I think the quote's been a bit misinterpreted. Leaving someone alone to be who he is isn't the same as "accepting" someone, and simply because people wish others were like them (a very common wish, which almost everyone experiences if but for a nanosecond) that doesn't mean there are any "machinations" involved.

Anyway, my mother (ESTJ) is very much like this. I know for a fact that she wishes I were more like her or at least more like someone "normal." She's made mostly off-hand comments about it, though she struggled in the past to get me to be Catholic (what she considers "normal" and is what she is) and go out and be social, supposedly like everyone else. She is not terribly thrilled about my introverted ways, and she's not as ecstatic about my avid interest in reading.

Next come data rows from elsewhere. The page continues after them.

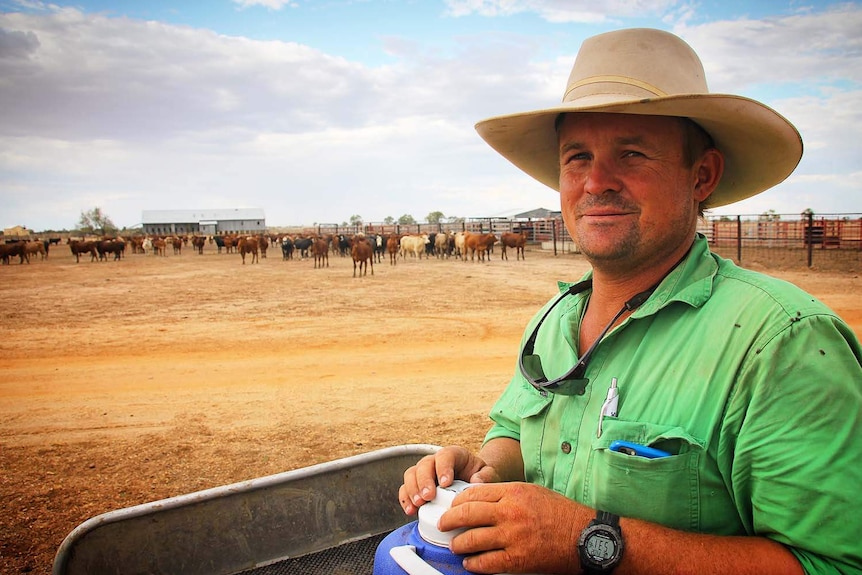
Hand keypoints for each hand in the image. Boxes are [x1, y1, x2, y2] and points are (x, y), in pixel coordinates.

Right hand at [399, 445, 498, 514]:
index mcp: (453, 455)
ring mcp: (424, 473)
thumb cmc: (480, 477)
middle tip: (428, 496)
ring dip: (412, 490)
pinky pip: (405, 489)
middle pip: (424, 465)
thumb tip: (476, 482)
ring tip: (419, 504)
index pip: (444, 456)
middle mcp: (435, 461)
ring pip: (411, 475)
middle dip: (424, 481)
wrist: (472, 482)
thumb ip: (486, 476)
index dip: (443, 468)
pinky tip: (410, 511)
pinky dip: (405, 499)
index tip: (446, 483)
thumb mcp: (488, 473)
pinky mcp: (417, 486)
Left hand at [440, 482, 587, 573]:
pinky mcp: (517, 559)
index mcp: (513, 492)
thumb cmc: (560, 513)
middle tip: (443, 525)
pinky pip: (485, 562)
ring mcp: (512, 536)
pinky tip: (470, 563)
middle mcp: (510, 512)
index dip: (457, 501)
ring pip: (471, 539)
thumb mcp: (532, 492)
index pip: (474, 493)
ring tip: (456, 545)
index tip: (452, 507)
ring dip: (458, 544)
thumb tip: (480, 500)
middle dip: (449, 520)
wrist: (584, 537)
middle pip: (466, 514)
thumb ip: (506, 494)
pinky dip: (473, 563)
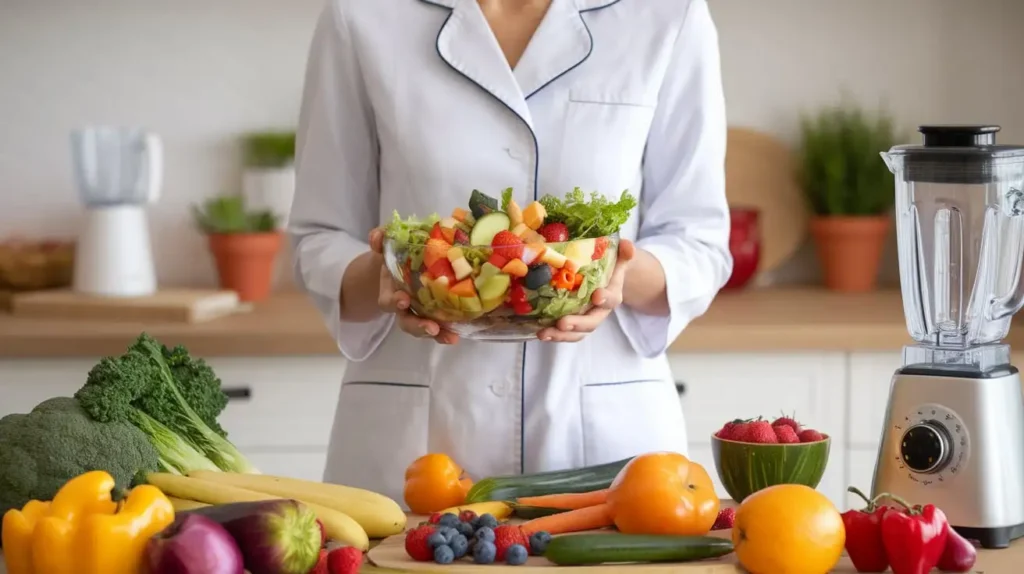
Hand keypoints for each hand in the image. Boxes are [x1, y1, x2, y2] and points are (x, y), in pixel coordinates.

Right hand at [370, 228, 459, 344]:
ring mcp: (419, 312)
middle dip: (418, 326)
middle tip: (431, 328)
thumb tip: (376, 237)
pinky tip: (457, 335)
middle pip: (406, 322)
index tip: (404, 299)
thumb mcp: (386, 246)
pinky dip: (447, 332)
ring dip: (437, 334)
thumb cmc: (396, 256)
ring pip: (423, 328)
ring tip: (450, 337)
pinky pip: (440, 326)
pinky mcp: (435, 314)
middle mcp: (404, 307)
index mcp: (390, 291)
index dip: (394, 302)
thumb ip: (379, 240)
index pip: (388, 302)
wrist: (404, 265)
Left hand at [537, 239, 635, 342]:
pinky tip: (540, 333)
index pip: (612, 299)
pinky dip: (554, 335)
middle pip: (591, 322)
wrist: (609, 279)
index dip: (605, 299)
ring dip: (561, 335)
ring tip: (544, 333)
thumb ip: (624, 252)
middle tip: (562, 323)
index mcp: (613, 294)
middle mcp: (600, 310)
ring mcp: (586, 318)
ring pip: (577, 332)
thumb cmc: (611, 267)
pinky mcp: (574, 322)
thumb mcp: (620, 258)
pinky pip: (566, 333)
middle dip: (577, 323)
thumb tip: (627, 246)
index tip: (596, 296)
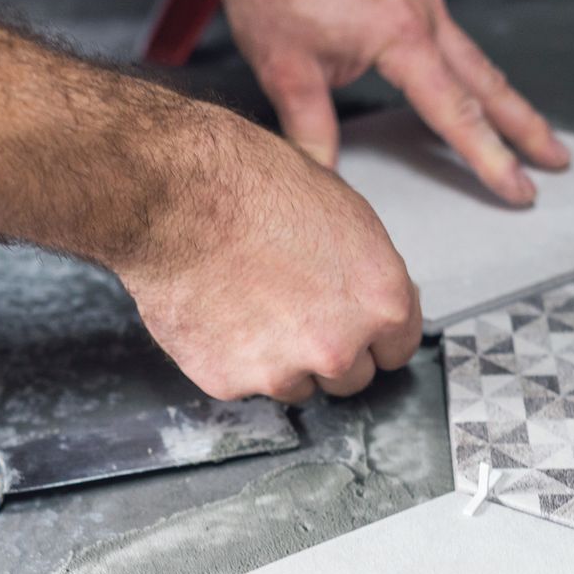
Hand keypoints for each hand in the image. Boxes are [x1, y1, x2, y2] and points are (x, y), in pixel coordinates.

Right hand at [114, 103, 421, 401]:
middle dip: (329, 352)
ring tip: (252, 305)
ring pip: (297, 386)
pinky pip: (243, 381)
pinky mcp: (232, 383)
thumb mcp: (340, 209)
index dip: (372, 335)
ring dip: (281, 360)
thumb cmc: (251, 187)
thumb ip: (362, 267)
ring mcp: (285, 371)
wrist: (177, 197)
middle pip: (351, 378)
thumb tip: (363, 285)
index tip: (355, 327)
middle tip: (296, 311)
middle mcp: (339, 346)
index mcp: (381, 301)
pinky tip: (221, 312)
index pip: (397, 350)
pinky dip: (232, 357)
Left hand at [216, 0, 569, 204]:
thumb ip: (312, 132)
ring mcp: (420, 2)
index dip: (488, 156)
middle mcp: (423, 15)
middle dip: (526, 126)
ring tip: (535, 134)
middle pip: (489, 83)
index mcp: (401, 34)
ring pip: (478, 62)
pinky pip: (456, 44)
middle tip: (556, 160)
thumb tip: (325, 181)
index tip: (516, 186)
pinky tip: (480, 91)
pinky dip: (477, 74)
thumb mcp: (287, 70)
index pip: (456, 110)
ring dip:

I'll admit that I often wish she were at least a little bit more like me. But then, that's what I have my dad for! (Not really.) He is an ISTJ, and so he's one step closer to me. I think he rarely wishes I were any different; he's much more tolerant and understanding. I'm likewise with him, but when we get into tiffs, I wish he were more like me.

It's a nice goal to be able at least to tolerate people of different kinds--and, being tossed into society, it's what we must do to an extent--but it can be extremely difficult with certain people. I suppose one can only avoid those types, "deal with" others, and be happy with the few that we can genuinely fall in with.

4chamekke
Jul. 14, 2007, 1:42 am

1 > I am sure that we all have experienced this phenomenon in some degree. Any thoughts?

I think this is likelier to happen if one is female. People are sometimes taken aback by INTJ women - especially the analytical aspect, which some people perceive as "unfeminine". (Sheesh.)